Exercise data:
--*--
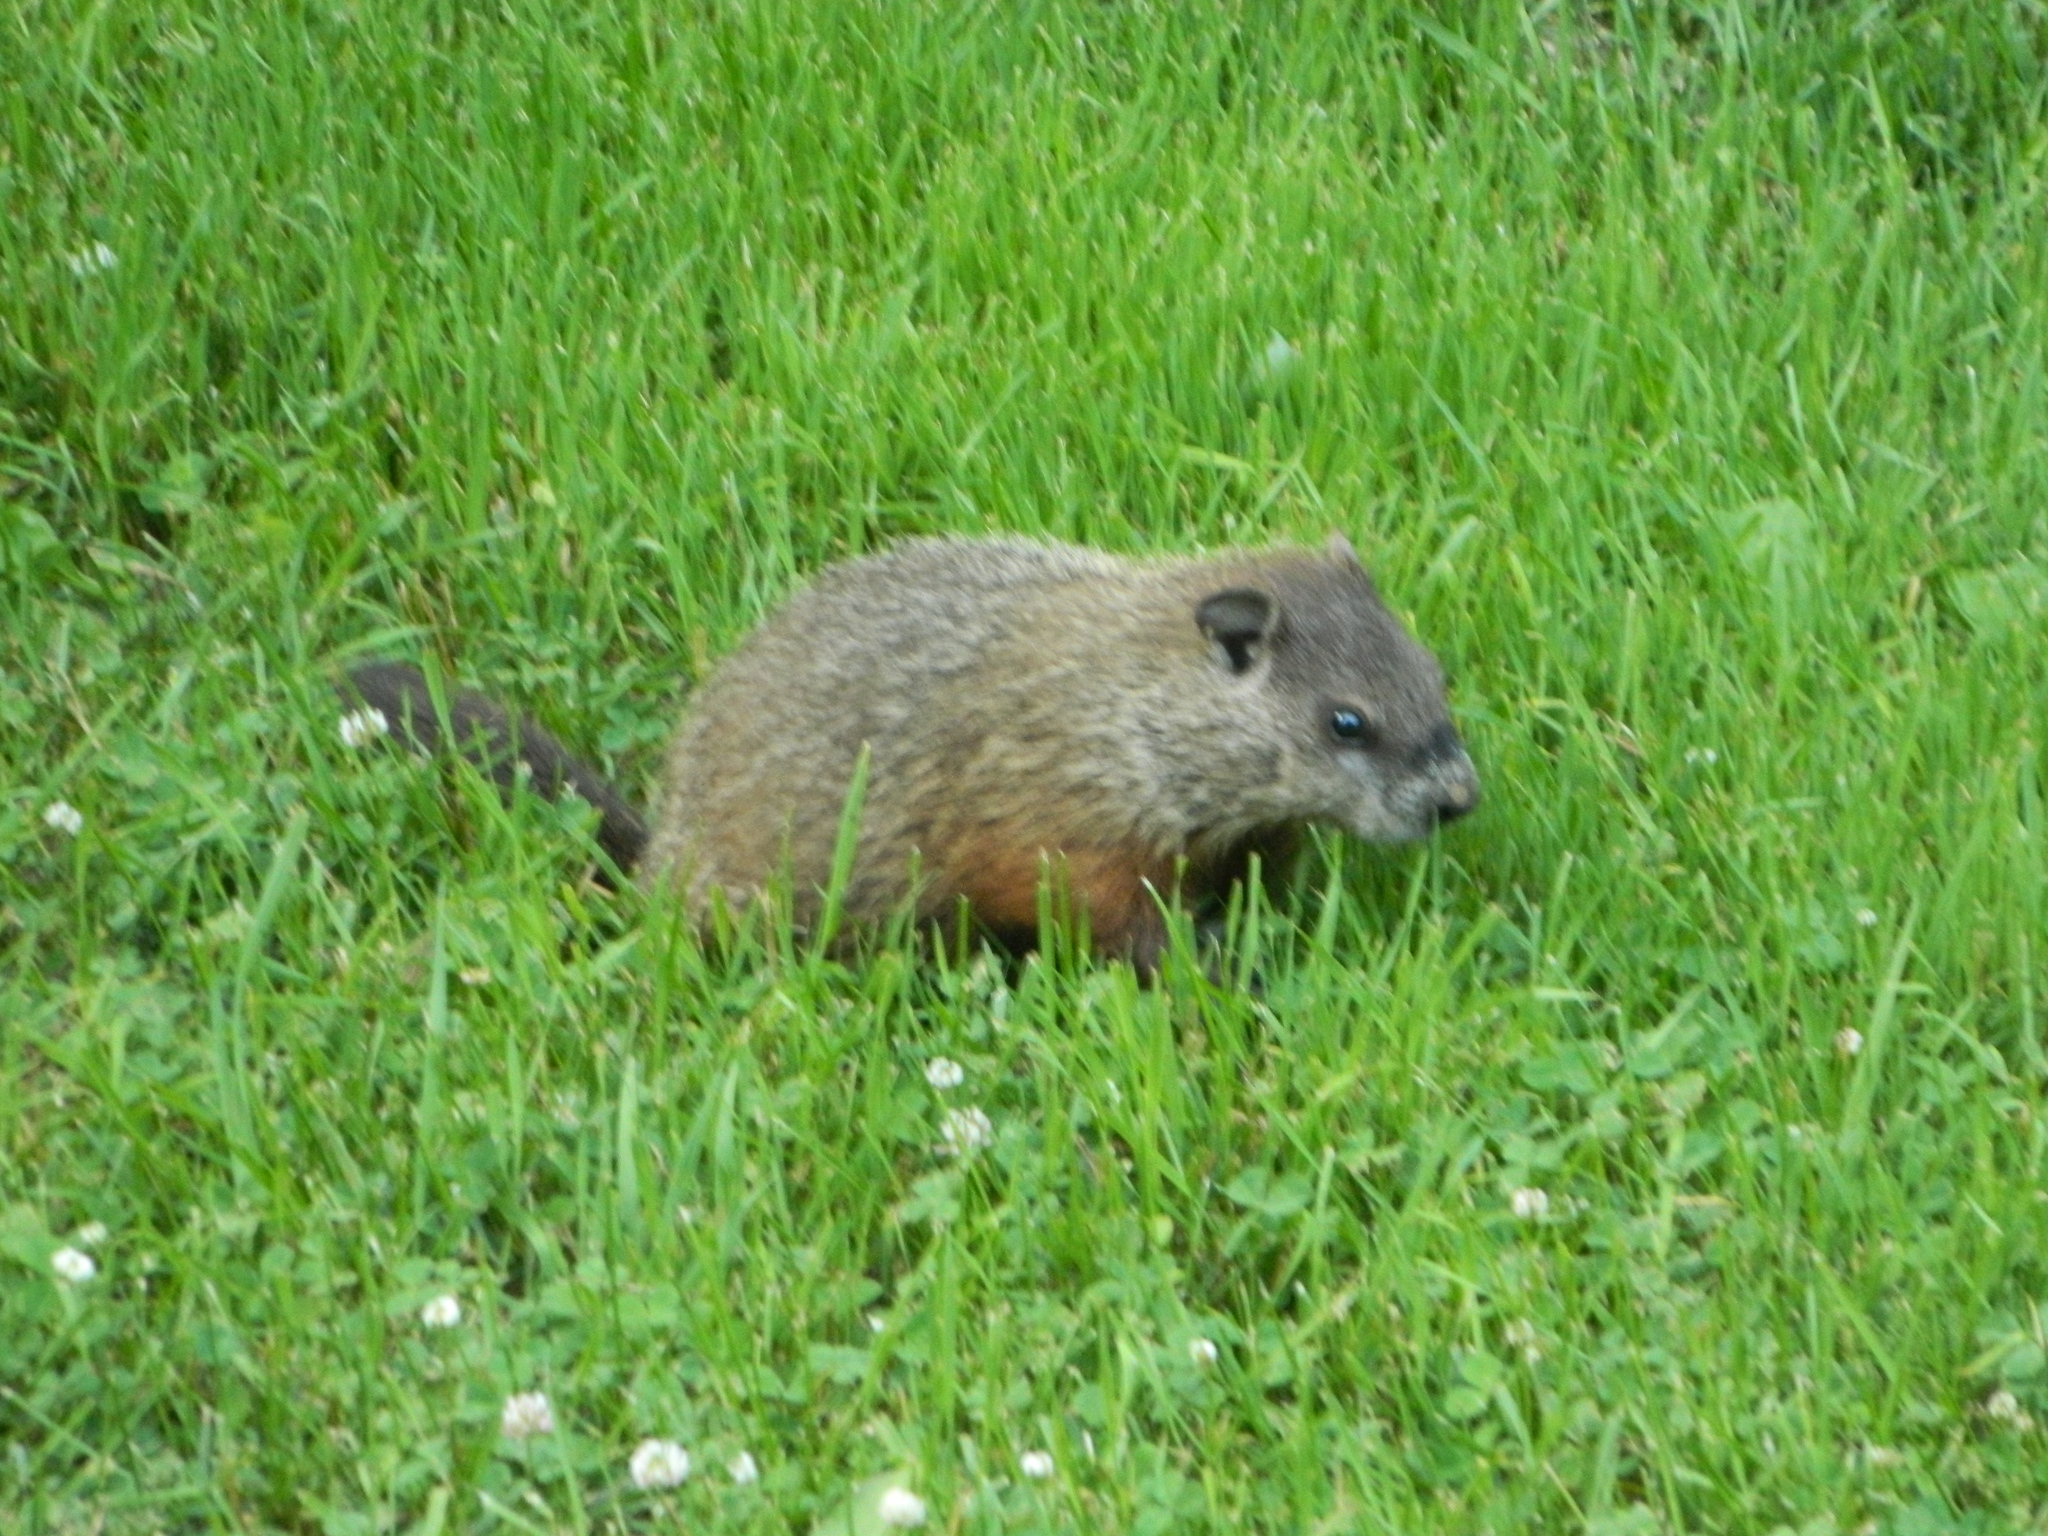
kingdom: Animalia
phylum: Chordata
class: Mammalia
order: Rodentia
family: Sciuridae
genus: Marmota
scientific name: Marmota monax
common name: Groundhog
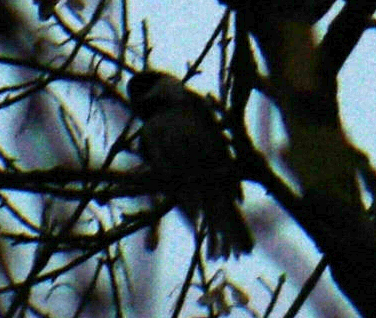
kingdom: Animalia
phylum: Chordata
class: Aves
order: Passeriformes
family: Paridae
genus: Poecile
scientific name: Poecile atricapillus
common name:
--*--
Job:
Rewrite every line of the listing with "scientific name" changed to "binomial name" and nothing else altered. Omit the pictures from your answer.

Final result:
kingdom: Animalia
phylum: Chordata
class: Mammalia
order: Rodentia
family: Sciuridae
genus: Marmota
binomial name: Marmota monax
common name: Groundhog
kingdom: Animalia
phylum: Chordata
class: Aves
order: Passeriformes
family: Paridae
genus: Poecile
binomial name: Poecile atricapillus
common name:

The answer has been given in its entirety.